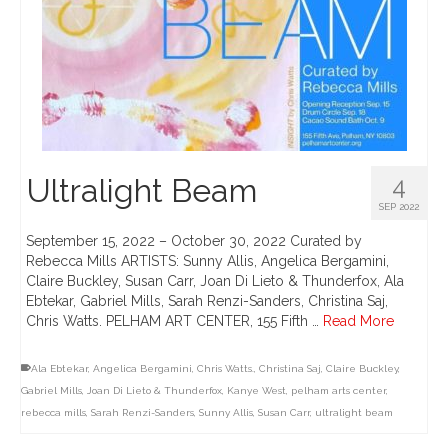
Ultralight Beam
4
SEP 2022
September 15, 2022 – October 30, 2022 Curated by
Rebecca Mills ARTISTS: Sunny Allis, Angelica Bergamini,
Claire Buckley, Susan Carr, Joan Di Lieto & Thunderfox, Ala
Ebtekar, Gabriel Mills, Sarah Renzi-Sanders, Christina Saj,
Chris Watts. PELHAM ART CENTER, 155 Fifth …
Read More
Ala Ebtekar
,
Angelica Bergamini
,
Chris Watts.
,
Christina Saj
,
Claire Buckley
,
Gabriel Mills
,
Joan Di Lieto & Thunderfox
,
Kanye West
,
pelham arts center
,
rebecca mills
,
Sarah Renzi-Sanders
,
Sunny Allis
,
Susan Carr
,
ultralight beam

* _What you will do_: Render every line above as a Markdown table with the columns "Row" and "Line", numbering each row and omitting blank lines. Leave the pictures out.

* _Written solution_:
| Row | Line |
|---|---|
| 1 | Ultralight Beam |
| 2 | 4 |
| 3 | SEP 2022 |
| 4 | September 15, 2022 – October 30, 2022 Curated by |
| 5 | Rebecca Mills ARTISTS: Sunny Allis, Angelica Bergamini, |
| 6 | Claire Buckley, Susan Carr, Joan Di Lieto & Thunderfox, Ala |
| 7 | Ebtekar, Gabriel Mills, Sarah Renzi-Sanders, Christina Saj, |
| 8 | Chris Watts. PELHAM ART CENTER, 155 Fifth … |
| 9 | Read More |
| 10 | Ala Ebtekar |
| 11 | , |
| 12 | Angelica Bergamini |
| 13 | , |
| 14 | Chris Watts. |
| 15 | , |
| 16 | Christina Saj |
| 17 | , |
| 18 | Claire Buckley |
| 19 | , |
| 20 | Gabriel Mills |
| 21 | , |
| 22 | Joan Di Lieto & Thunderfox |
| 23 | , |
| 24 | Kanye West |
| 25 | , |
| 26 | pelham arts center |
| 27 | , |
| 28 | rebecca mills |
| 29 | , |
| 30 | Sarah Renzi-Sanders |
| 31 | , |
| 32 | Sunny Allis |
| 33 | , |
| 34 | Susan Carr |
| 35 | , |
| 36 | ultralight beam |